| WHAT IS REQUIRED |
From the line holding "ũ<sub>i</sub> = (y<sub>i</sub>" to the final line below, restate each line word for word and add nothing.

| RECORD EXTRACTS |
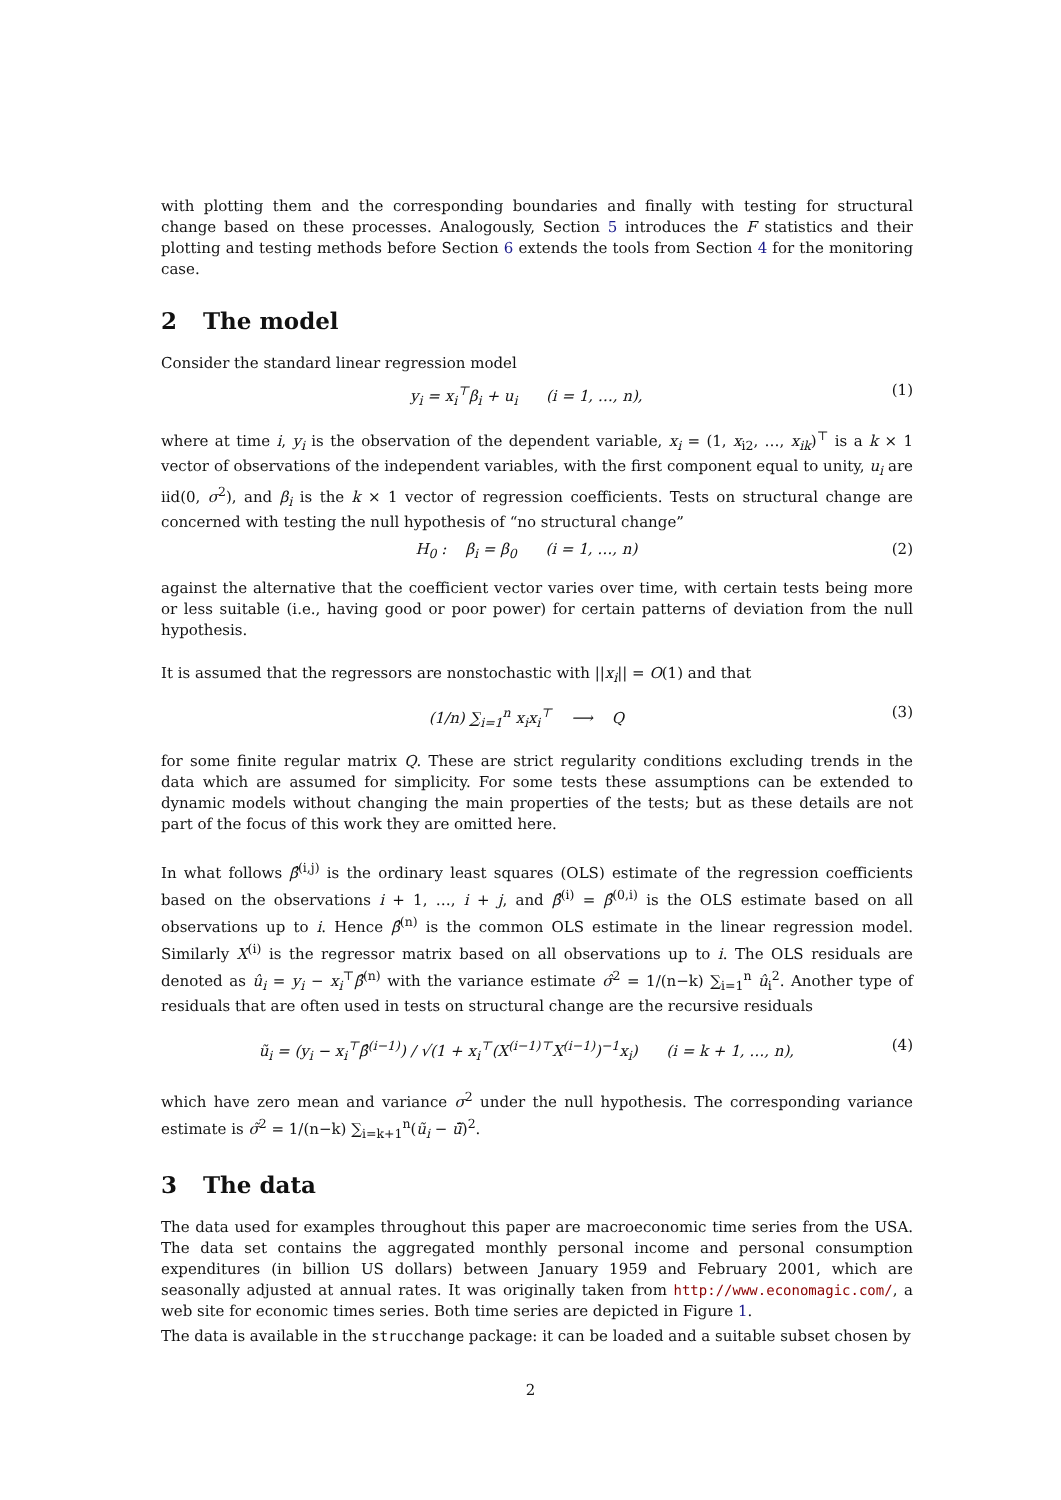with plotting them and the corresponding boundaries and finally with testing for structural change based on these processes. Analogously, Section 5 introduces the F statistics and their plotting and testing methods before Section 6 extends the tools from Section 4 for the monitoring case.
2 The model
Consider the standard linear regression model
y<sub>i</sub> = x<sub>i</sub><sup>⊤</sup>β<sub>i</sub> + u<sub>i</sub> (i = 1, …, n),
(1)
where at time i, y<sub>i</sub> is the observation of the dependent variable, x<sub>i</sub> = (1, x<sub>i2</sub>, …, x<sub>ik</sub>)<sup>⊤</sup> is a k × 1 vector of observations of the independent variables, with the first component equal to unity, u<sub>i</sub> are iid(0, σ<sup>2</sup>), and β<sub>i</sub> is the k × 1 vector of regression coefficients. Tests on structural change are concerned with testing the null hypothesis of “no structural change”
H<sub>0</sub> : β<sub>i</sub> = β<sub>0</sub> (i = 1, …, n)
(2)
against the alternative that the coefficient vector varies over time, with certain tests being more or less suitable (i.e., having good or poor power) for certain patterns of deviation from the null hypothesis.
It is assumed that the regressors are nonstochastic with ||x<sub>i</sub>|| = O(1) and that
(1/n) ∑<sub>i=1</sub><sup>n</sup> x<sub>i</sub>x<sub>i</sub><sup>⊤</sup> ⟶ Q (3)
for some finite regular matrix Q. These are strict regularity conditions excluding trends in the data which are assumed for simplicity. For some tests these assumptions can be extended to dynamic models without changing the main properties of the tests; but as these details are not part of the focus of this work they are omitted here.
In what follows β̂<sup>(i,j)</sup> is the ordinary least squares (OLS) estimate of the regression coefficients based on the observations i + 1, …, i + j, and β̂<sup>(i)</sup> = β̂<sup>(0,i)</sup> is the OLS estimate based on all observations up to i. Hence β̂<sup>(n)</sup> is the common OLS estimate in the linear regression model. Similarly X<sup>(i)</sup> is the regressor matrix based on all observations up to i. The OLS residuals are denoted as û<sub>i</sub> = y<sub>i</sub> − x<sub>i</sub><sup>⊤</sup>β̂<sup>(n)</sup> with the variance estimate σ̂<sup>2</sup> = 1/(n−k) ∑<sub>i=1</sub><sup>n</sup> û<sub>i</sub><sup>2</sup>. Another type of residuals that are often used in tests on structural change are the recursive residuals
ũ<sub>i</sub> = (y<sub>i</sub> − x<sub>i</sub><sup>⊤</sup>β̂<sup>(i−1)</sup>) / √(1 + x<sub>i</sub><sup>⊤</sup>(X<sup>(i−1)⊤</sup>X<sup>(i−1)</sup>)<sup>−1</sup>x<sub>i</sub>) (i = k + 1, …, n),
(4)
which have zero mean and variance σ<sup>2</sup> under the null hypothesis. The corresponding variance estimate is σ̃<sup>2</sup> = 1/(n−k) ∑<sub>i=k+1</sub><sup>n</sup>(ũ<sub>i</sub> − ū̃)<sup>2</sup>.
3 The data
The data used for examples throughout this paper are macroeconomic time series from the USA. The data set contains the aggregated monthly personal income and personal consumption expenditures (in billion US dollars) between January 1959 and February 2001, which are seasonally adjusted at annual rates. It was originally taken from http://www.economagic.com/, a web site for economic times series. Both time series are depicted in Figure 1.
The data is available in the strucchange package: it can be loaded and a suitable subset chosen by
2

| COMPLETED TASK |
ũ<sub>i</sub> = (y<sub>i</sub> − x<sub>i</sub><sup>⊤</sup>β̂<sup>(i−1)</sup>) / √(1 + x<sub>i</sub><sup>⊤</sup>(X<sup>(i−1)⊤</sup>X<sup>(i−1)</sup>)<sup>−1</sup>x<sub>i</sub>) (i = k + 1, …, n),
(4)
which have zero mean and variance σ<sup>2</sup> under the null hypothesis. The corresponding variance estimate is σ̃<sup>2</sup> = 1/(n−k) ∑<sub>i=k+1</sub><sup>n</sup>(ũ<sub>i</sub> − ū̃)<sup>2</sup>.
3 The data
The data used for examples throughout this paper are macroeconomic time series from the USA. The data set contains the aggregated monthly personal income and personal consumption expenditures (in billion US dollars) between January 1959 and February 2001, which are seasonally adjusted at annual rates. It was originally taken from http://www.economagic.com/, a web site for economic times series. Both time series are depicted in Figure 1.
The data is available in the strucchange package: it can be loaded and a suitable subset chosen by
2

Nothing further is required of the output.